3. 高校生の国際交流 について

  

Q.

次に、高校生の国際交流についてお伺いいたします。

(須藤昭男)

 国際化の進展に伴って、各方面で教育現場での国際交流の推進が叫ばれております。全国的に見ても、我が国の高校生の海外への留学や諸外国からの留学生の受け入れも年々活発になってきていると聞いております。
 こうした中、先日の新聞には、本県の女子高校生が県の訪問団の一員として中国に派遣され、中華婦女連合会との交流事業に参加するとともに、後日、中国からの女子高校生を受け入れ、県内の高校で交流会を持った旨の報道がありました。高校生の留学や短期の海外研修も毎年活発に行われているとのことですが、1年間の長期留学を終えて帰ってきた生徒はもちろんのこと、短期の海外研修を終えて帰った生徒の場合でも、生徒たちは異文化に直接触れ、学校での体験発表会等を通じて海外での人々との交流における感動や喜びを他の生徒に広く伝えていると聞いております。そして、本人は、英語力もつき、自信を持ってその後の高校生活を送り、以前にも増して外国言吾を初めとする学習に積極的に取り組むようになってきていると聞いております。
 また、留学生の受け入れについても、アジア農業高校生の受け入れ事業が定着し、新聞を初めとしてさまざまな場面で取り上げられ、話題になっております。タイ、マレーシア、フィリピン、インドネシア、モンゴル、それぞれからの日本の農業を学ぶために群馬県にやってきた農業高校生たちは、留学当初こそ不安や戸惑いを見せるものの、すぐに日本の生活にもなれ、日を追っておぼつかない日本語も上達し、1ヵ月もすると、本来の目的である農業の勉強に本格的に取り組むまでになると聞いております。
 若さあふれる高校生のころに体験したことは、本人にとっても、社会全体にとっても意義あるものと考えます。留学によって外国で生活し、また、異文化に直接触れたり異国の自然に接することなど、さまざまな体験を通じて日本の産業・技術、文化や自然などのすばらしさを再認識することもできるものと確信をいたしております。
 そこで、現在、高校生の国際交流の現状と、今後、県教育委員会としてどのように国際交流を進めていこうとお考えなのか、教育長にお伺いいたします。

A.

まず、高校生の国際交流についてお答えいたします。

教育長(高井健二)

 お尋ねの本県高絞生の国際交流の状況でございますが、平成11年度には、県立高校の18校におきまして、海外の高校との姉妹校による交流、それから、夏休みなどを活用しての短期海外研修による交流などを実施しております。
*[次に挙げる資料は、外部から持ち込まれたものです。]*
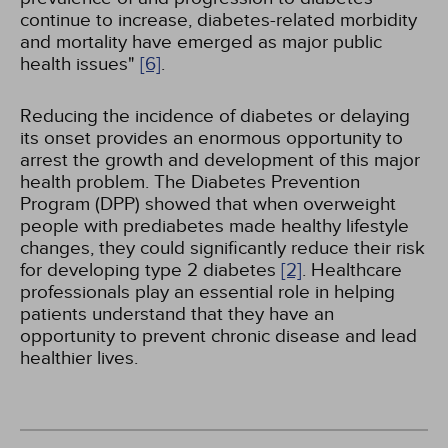
continue to increase, diabetes-related morbidity
and mortality have emerged as major public
health issues"
[6]
.
Reducing the incidence of diabetes or delaying
its onset provides an enormous opportunity to
arrest the growth and development of this major
health problem. The Diabetes Prevention
Program (DPP) showed that when overweight
people with prediabetes made healthy lifestyle
changes, they could significantly reduce their risk
for developing type 2 diabetes
[2]
. Healthcare
professionals play an essential role in helping
patients understand that they have an
opportunity to prevent chronic disease and lead
healthier lives.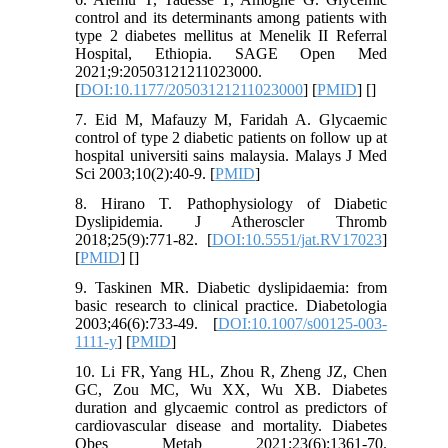
control and its determinants among patients with
type 2 diabetes mellitus at Menelik II Referral
Hospital, Ethiopia. SAGE Open Med
2021;9:20503121211023000.
[
DOI:10.1177/20503121211023000
] [
PMID
] [
]
7. Eid M, Mafauzy M, Faridah A. Glycaemic
control of type 2 diabetic patients on follow up at
hospital universiti sains malaysia. Malays J Med
Sci 2003;10(2):40-9. [
PMID
]
8. Hirano T. Pathophysiology of Diabetic
Dyslipidemia. J Atheroscler Thromb
2018;25(9):771-82. [
DOI:10.5551/jat.RV17023
]
[
PMID
] [
]
9. Taskinen MR. Diabetic dyslipidaemia: from
basic research to clinical practice. Diabetologia
2003;46(6):733-49. [
DOI:10.1007/s00125-003-
1111-y
] [
PMID
]
10. Li FR, Yang HL, Zhou R, Zheng JZ, Chen
GC, Zou MC, Wu XX, Wu XB. Diabetes
duration and glycaemic control as predictors of
cardiovascular disease and mortality. Diabetes
Obes Metab 2021;23(6):1361-70.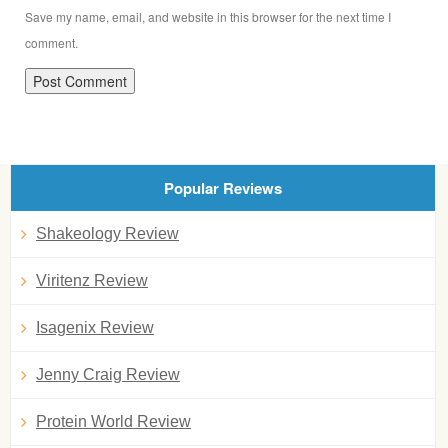
Save my name, email, and website in this browser for the next time I
comment.
Popular Reviews
Shakeology Review
Viritenz Review
Isagenix Review
Jenny Craig Review
Protein World Review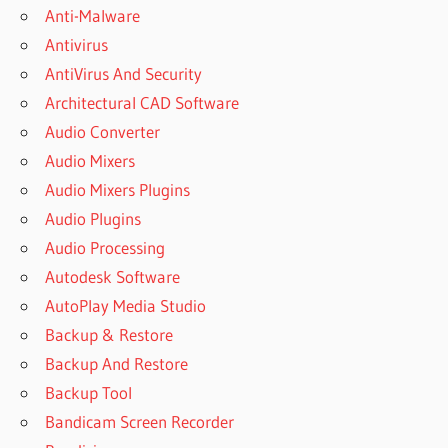
Anti-Malware
GREENCLOUD
Antivirus
LISTOWEL
AntiVirus And Security
GREENCLOUD
LOGIN
Architectural CAD Software
GREENCLOUD
Audio Converter
ORANGEVILLE
Audio Mixers
GREENCLOUD
Audio Mixers Plugins
PRINTER
Audio Plugins
GREENCLOUD
Audio Processing
PRINTER -
DOWNLOAD
Autodesk Software
GREENCLOUD
AutoPlay Media Studio
PRINTER
Backup & Restore
7.8.4.0
Backup And Restore
DOWNLOAD
Backup Tool
GREENCLOUD
PRINTER
Bandicam Screen Recorder
7.9.1.0 -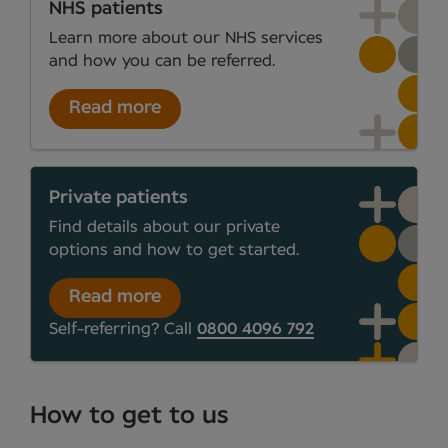
NHS patients
Learn more about our NHS services
and how you can be referred.
Read more
Private patients
Find details about our private
options and how to get started.
Read more
Self-referring? Call
0800 4096 792
How to get to us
また、平成10年度からは、アジア諸国への海外修学旅行が実施されまして、今年度は6校の県立高校が韓国、中国などに旅行をしまして、現地の高校生との交流を図ったところであります。
 さらに、最近では、インターネットなどを活用して海外の高校生と意見交換するなど、情報化に対応した国際交流を行っている学校も見られます。高校生がこのような海外での体験等を通してそれぞれの国の文化に直接触れたり、ひいては日本の文化や伝統のよさを改めて発見することは、これからの国際社会に生きる能力をはぐくむことにつながってくる力となるものと考えております。
 一方、海外からの留学生の受け入れについては、姉妹校交流等における留学生の受け入れのほか、平成10年度からは、アジアの農業を担う高校生の本県農業高校への受け入れ事業を実施しているところであります。受け入れ校の生徒は、留学生の学習に取り組む真撃な態度や自分の国の文化や伝統に誇りと自信を持って生活する態度などに啓発されまして、自分の生き方や進路などについて真剣に考えるなど、交流の成果が見られております。なお、来年1月には、逆に、本県農業高校生のアジアへの派遣が実施される予定でありまして、一層の国際交流・国際理解の促進が図られるものと期待しているところでございます。
 議員御指摘のとおり、高校生という若さあふれる多感な時期に国を越えて相互に交流し、その国の人々や自然、産業、あるいは文化などに直接触れ、大きな感動を得ることは、これからの国際社会で活躍できる人材を育成していく上で大変意義深いものであると考えております。感動というものは人を大きく成長させていくという教育の根源をなすものと考えているところであります。したがいまして、今後、このような高校生の国際交流事業を知事部局の関係各課とも十分連携を図りながらさらに充実・発展させてまいりたいと考えております。